> [What is being asked]
Go to the line below that has "focal_mm: 32", print it and each line after it exactly, and stop after the line that has "focal_mm: 24"; leave out pictures.

> [Recorded data]
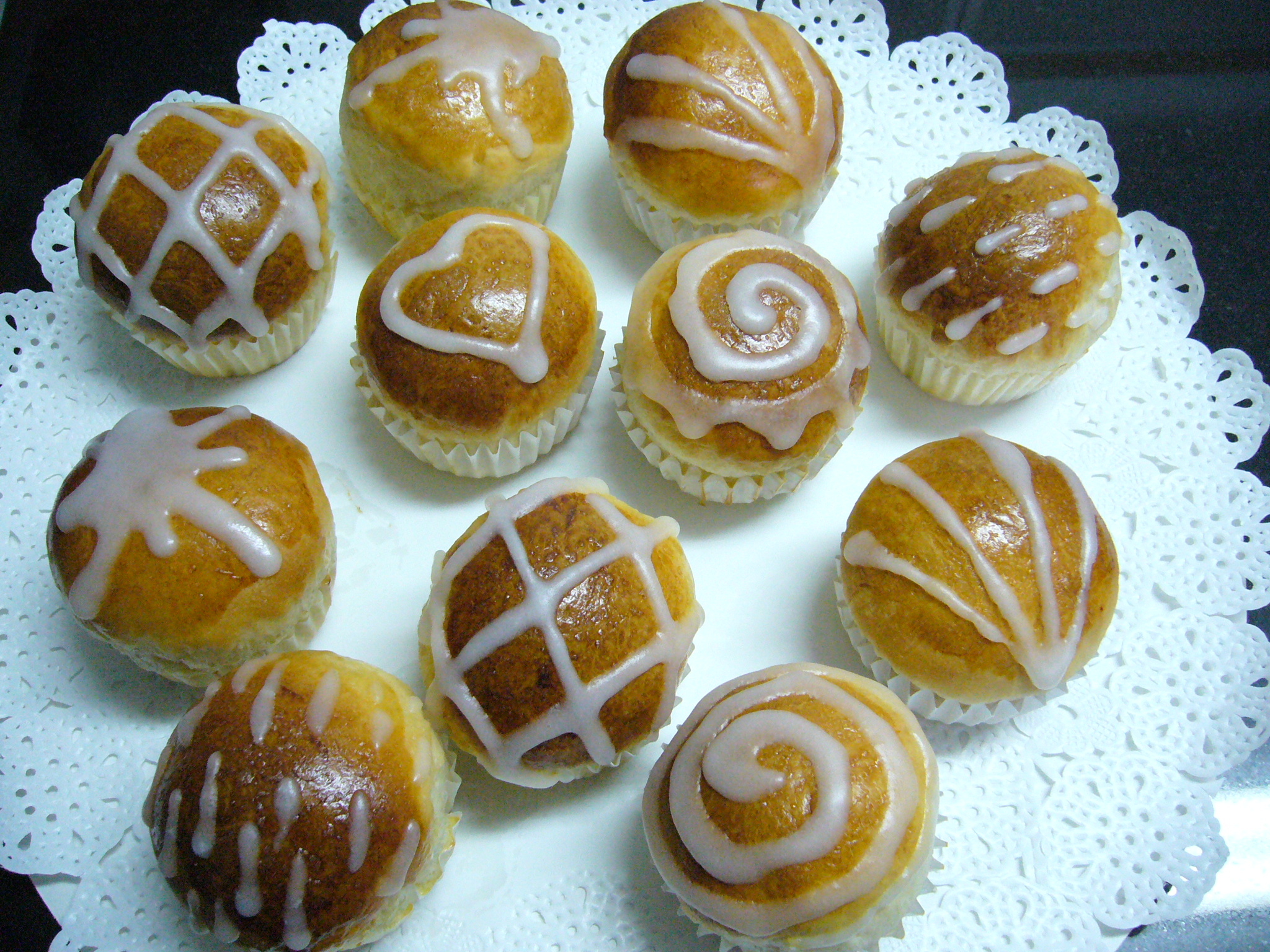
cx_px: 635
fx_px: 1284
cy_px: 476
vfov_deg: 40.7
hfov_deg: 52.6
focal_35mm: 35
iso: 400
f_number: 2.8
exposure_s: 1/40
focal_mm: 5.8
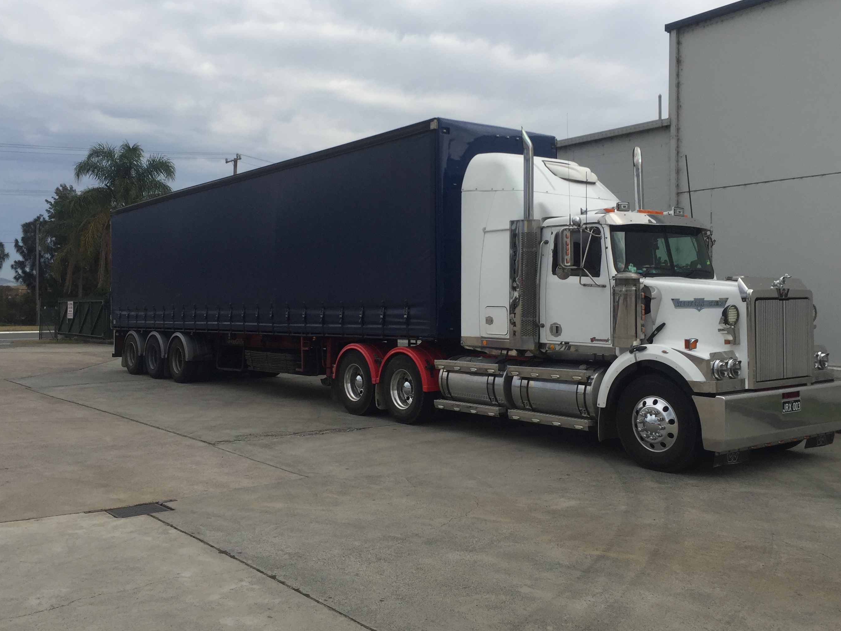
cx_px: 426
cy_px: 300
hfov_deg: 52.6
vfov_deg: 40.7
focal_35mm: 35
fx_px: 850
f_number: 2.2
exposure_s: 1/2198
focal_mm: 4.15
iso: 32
* * *
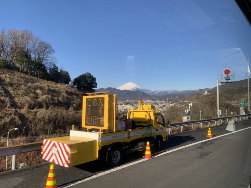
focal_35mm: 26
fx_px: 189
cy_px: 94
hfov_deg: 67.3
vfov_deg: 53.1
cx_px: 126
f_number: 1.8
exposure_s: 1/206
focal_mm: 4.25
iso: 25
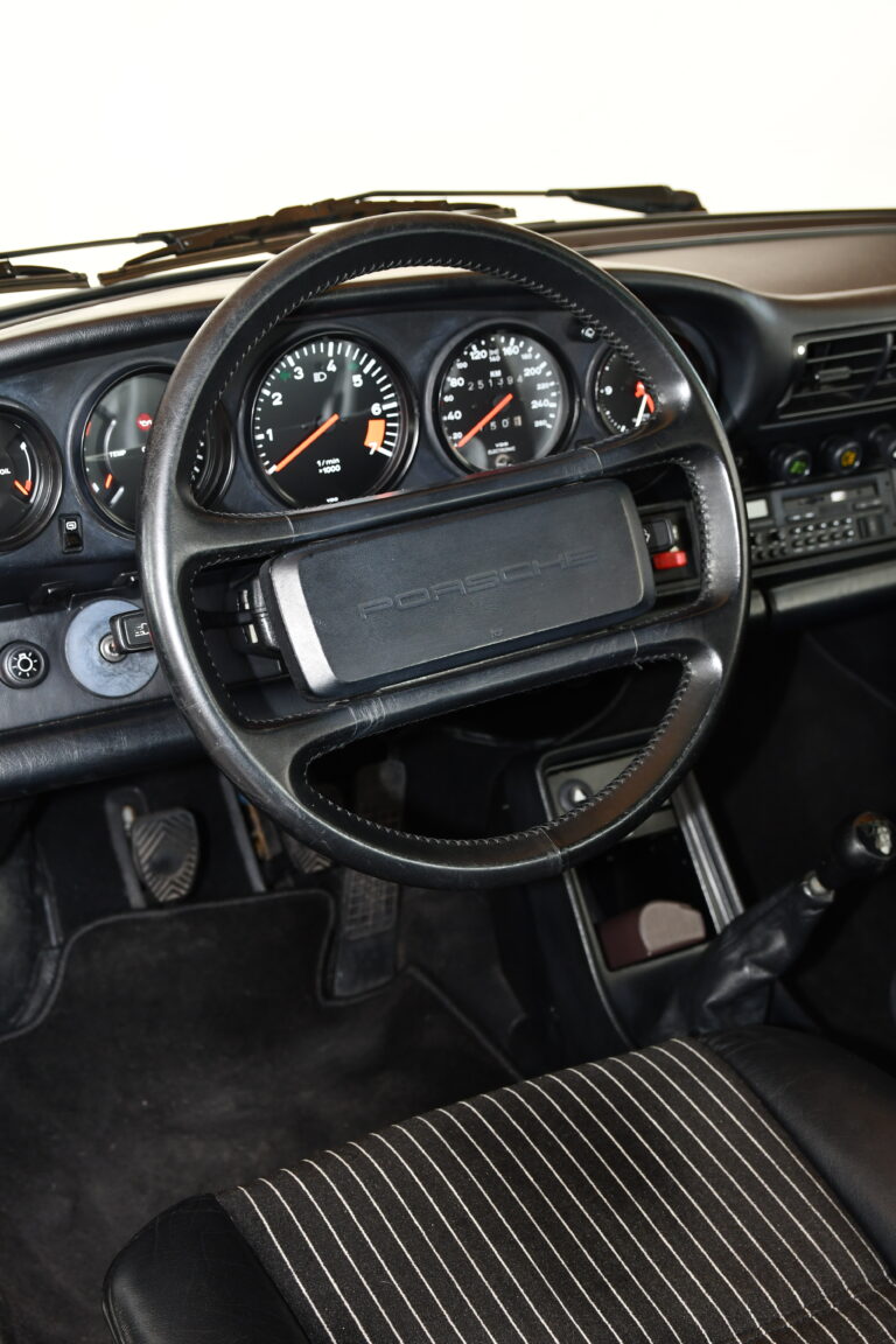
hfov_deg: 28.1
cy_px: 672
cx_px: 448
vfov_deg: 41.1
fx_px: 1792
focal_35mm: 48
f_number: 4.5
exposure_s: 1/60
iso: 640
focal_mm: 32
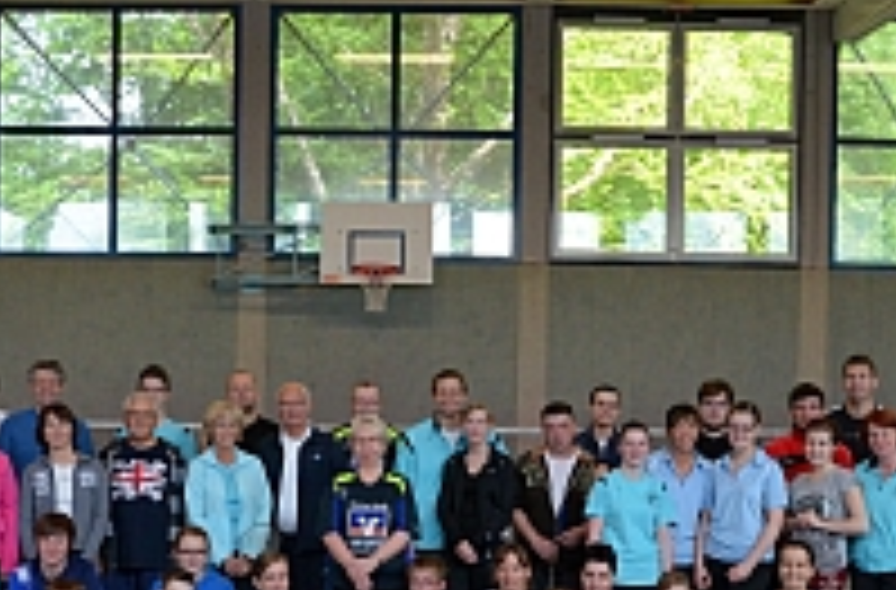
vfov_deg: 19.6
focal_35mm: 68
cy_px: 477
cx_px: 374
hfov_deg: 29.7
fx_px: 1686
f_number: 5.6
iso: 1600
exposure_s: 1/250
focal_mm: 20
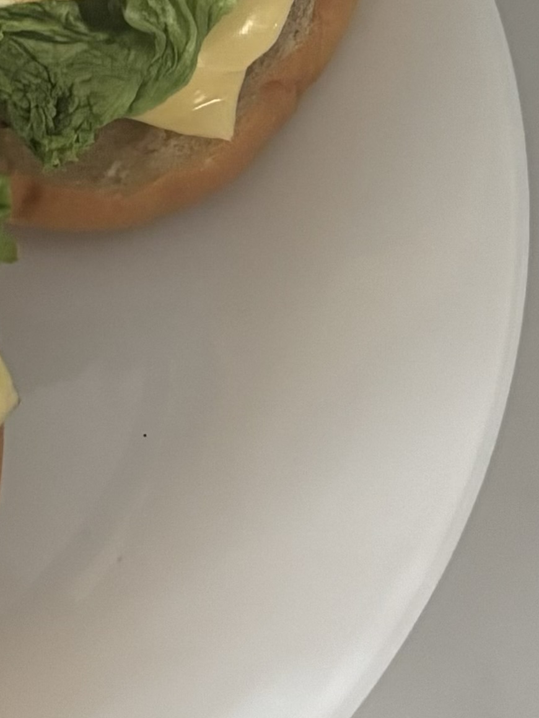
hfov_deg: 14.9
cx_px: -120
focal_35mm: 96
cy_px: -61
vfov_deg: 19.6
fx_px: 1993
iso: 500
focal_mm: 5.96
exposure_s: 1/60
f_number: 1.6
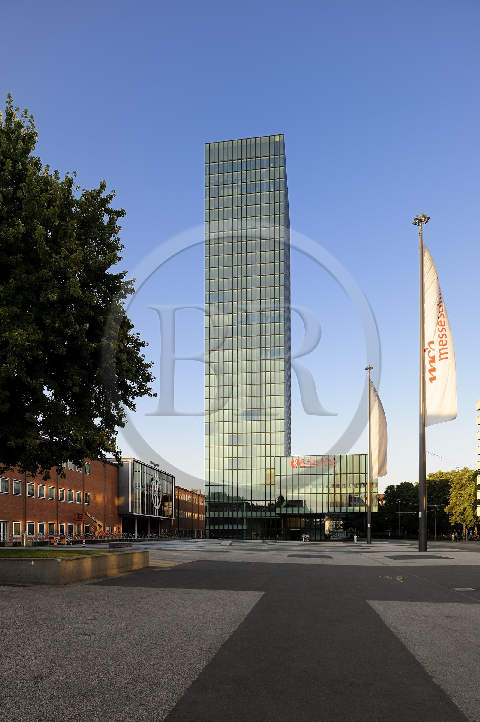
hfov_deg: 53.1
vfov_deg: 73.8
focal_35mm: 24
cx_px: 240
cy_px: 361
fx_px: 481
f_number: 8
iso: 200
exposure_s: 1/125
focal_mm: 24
...
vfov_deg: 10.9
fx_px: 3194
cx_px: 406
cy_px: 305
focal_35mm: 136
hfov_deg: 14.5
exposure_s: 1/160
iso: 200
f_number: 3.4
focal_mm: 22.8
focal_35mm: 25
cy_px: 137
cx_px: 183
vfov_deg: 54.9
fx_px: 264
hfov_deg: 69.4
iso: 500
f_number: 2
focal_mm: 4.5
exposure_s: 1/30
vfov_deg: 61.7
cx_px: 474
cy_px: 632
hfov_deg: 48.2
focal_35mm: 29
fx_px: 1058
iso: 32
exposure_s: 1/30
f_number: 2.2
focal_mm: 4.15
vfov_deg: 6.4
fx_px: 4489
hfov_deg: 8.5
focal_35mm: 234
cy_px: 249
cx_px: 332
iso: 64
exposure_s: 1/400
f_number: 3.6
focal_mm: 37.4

> [Exercise result]
focal_mm: 32
vfov_deg: 19.6
focal_35mm: 68
cy_px: 477
cx_px: 374
hfov_deg: 29.7
fx_px: 1686
f_number: 5.6
iso: 1600
exposure_s: 1/250
focal_mm: 20
hfov_deg: 14.9
cx_px: -120
focal_35mm: 96
cy_px: -61
vfov_deg: 19.6
fx_px: 1993
iso: 500
focal_mm: 5.96
exposure_s: 1/60
f_number: 1.6
hfov_deg: 53.1
vfov_deg: 73.8
focal_35mm: 24
cx_px: 240
cy_px: 361
fx_px: 481
f_number: 8
iso: 200
exposure_s: 1/125
focal_mm: 24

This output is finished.